Page:Revue des Deux Mondes - 1864 - tome 49.djvu/745

Le texte de cette page a été corrigé et est conforme au fac-similé.

Cette période de l’histoire de la Guadeloupe est assez obscure, et il faut cependant y remonter, si l’on veut saisir la cause première d’une différence marquée entre les populations de couleur de cette île et de la Martinique. On sait déjà que cette dernière, par suite de l’occupation étrangère, n’avait subi aucune interruption dans le régime social auquel étaient auparavant soumises les colonies à esclaves. Sous Hugues, au contraire, les nègres avaient été enrégimentés, ils avaient armé des corsaires, et pris une part glorieuse à toutes les expéditions dirigées contre les établissemens anglais ; ils avaient ensuite énergiquement résisté au joug que l’on voulait de nouveau leur imposer.

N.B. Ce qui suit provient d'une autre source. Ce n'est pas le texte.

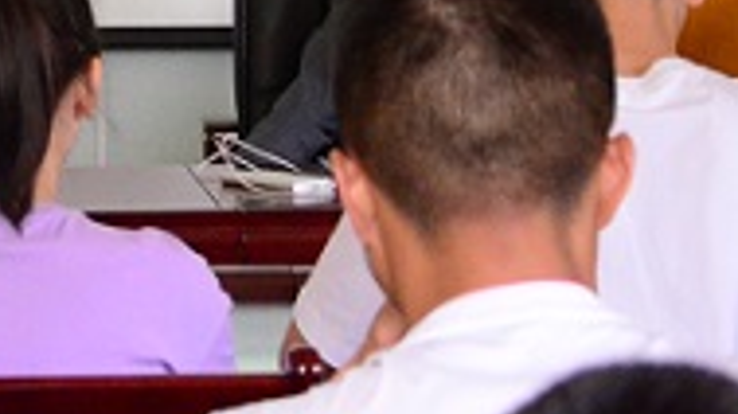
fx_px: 4771
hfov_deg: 8.7
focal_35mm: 244
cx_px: -250
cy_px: -484
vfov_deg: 4.9
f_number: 5
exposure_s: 1/100
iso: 4000
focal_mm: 42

Lorsque, cinquante ans après, la révolution de 1848 leur rendit cette liberté pour laquelle leurs pères avaient combattu, le souvenir du passé n’avait pas encore eu le temps de s’effacer de leurs traditions. Aussi la transition d’un état à l’autre fut-elle plus scabreuse à la Guadeloupe qu’à la Martinique, et encore aujourd’hui, malgré une plus grande superficie de terres cultivables, malgré une fertilité au moins égale, la Pointe-à-Pitre continue à exporter chaque année environ 5 millions de kilogrammes de sucre de moins que Saint-Pierre. Bien qu’il ressorte de là que la production, c’est-à-dire le travail, n’a pas également repris dans les deux îles, on se tromperait en concluant de ce fait à l’infériorité de la Guadeloupe. Tout au contraire l’avenir lui appartiendrait plutôt qu’à sa rivale, si l’on ne considérait que son amour du progrès et ses tendances ouvertement libérales. C’est chez elle que se sont élevées les premières usines centrales ; c’est elle qui a fait les premières tentatives pour substituer, comme base de recettes, l’impôt indirect à la capitation[1], tandis que, malgré qu’il en ait, et peut-être à cause des différences que nous venons de signaler dans l’histoire des deux colonies, le planteur de la Martinique semble ne pouvoir s’affranchir d’un retour constant vers le passé. Il a réussi, par un habile réseau de décrets, à fixer dans une certaine mesure le nègre à la glèbe, alors qu’à la Guadeloupe on se bornait à la répression pure et simple du vagabondage, et comme

  1. Nous citons le fait pour l’honneur du principe, car la capitation est un moyen efficace de ramener le nègre au travail, au moins à certaines périodes de l’année. Payer sa tête, selon son expression, est toujours pour lui le problème le plus difficile à concilier avec la fainéantise absolue.